> TRECHO APRESENTADO
O CTBE tem também um projeto de exploração da agricultura de precisão, para aumentar a produtividade, reduzir os custos de adubação e os impactos ambientais. O objetivo é fazer o manejo do solo personalizado. Nos canaviais deverão ser desenvolvidos sensores para medir propriedades do solo ou da planta. Com as informações dos sensores, as máquinas, ao se locomoverem, já tratariam o solo com os insumos necessários. Uma área de 100 hectares na Usina da Pedra, em Serrana, no interior paulista, está sendo utilizada para testes. Outros parceiros são a Empresa Brasileira de Pesquisa Agropecuária (Embrapa), a empresa Valtra, fabricante de tratores de Mogi das Cruzes, no interior de São Paulo, além da Universidade Estadual Paulista (Unesp) de Jaboticabal, a Escola Superior de Agricultura Luiz de Queiroz da Universidade de São Paulo (USP) e a Unicamp.

Os estudos que resultaram no projeto da máquina agrícola tiveram início na década de 1990 e se estenderam pelos anos seguintes, quando Braunbeck, com apoio da FAPESP, fez pesquisas básicas sobre corte e limpeza de cana. Posteriormente, outros estudos, abordando aspectos da colheita mecanizada, foram feitos pelos sócios da Agricef sob orientação de Braunbeck. “Todo esse conhecimento serviu de base para o projeto atual”, diz o professor. Na sua avaliação, a mudança da colheita manual para a mecânica foi bem rápida, considerando o passado de 500 anos da lavoura de cana no Brasil.

No estado de São Paulo, principal produtor de cana brasileiro, um acordo firmado em 2007 entre produtores, usina e governo, chamado Protocolo Agroambiental, determina a eliminação da queima da palha em 2014 em áreas mecanizáveis e em 2017 em todas as áreas com cultivo de cana. No resto do país, a legislação ambiental dá prazo até 2020 para acabar com as queimadas dos canaviais.

“Na conversão da colheita manual para mecanizada, há um duplo ganho ambiental”, diz o pesquisador Marcelo Valadares Galdos, do programa de Sustentabilidade do CTBE, que fez um balanço completo de carbono do etanol da cana-de-açúcar no Brasil, estudo feito em parceria com pesquisadores da Esalq.  “De um lado, quando os resíduos da cana não são mais queimados, deixamos de mandar para a atmosfera dióxido de carbono, mas também outros gases que contribuem para o efeito estufa e são ainda mais potentes, como o óxido nitroso”, diz Galdos.

> INSTRUÇÕES DA TAREFA
Segundo o trecho apresentado, até que ano o Protocolo Agroambiental determina a eliminação da queima da palha em todas as áreas com cultivo de cana? Baseie-se exclusivamente no trecho apresentado.

> DADOS FORNECIDOS
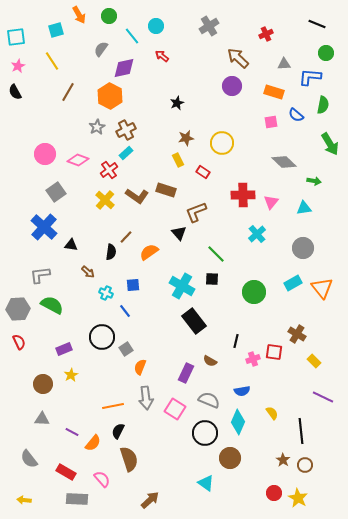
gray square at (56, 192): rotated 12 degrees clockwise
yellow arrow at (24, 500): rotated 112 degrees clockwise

> SOLUÇÃO DETALHADA
Até 2017.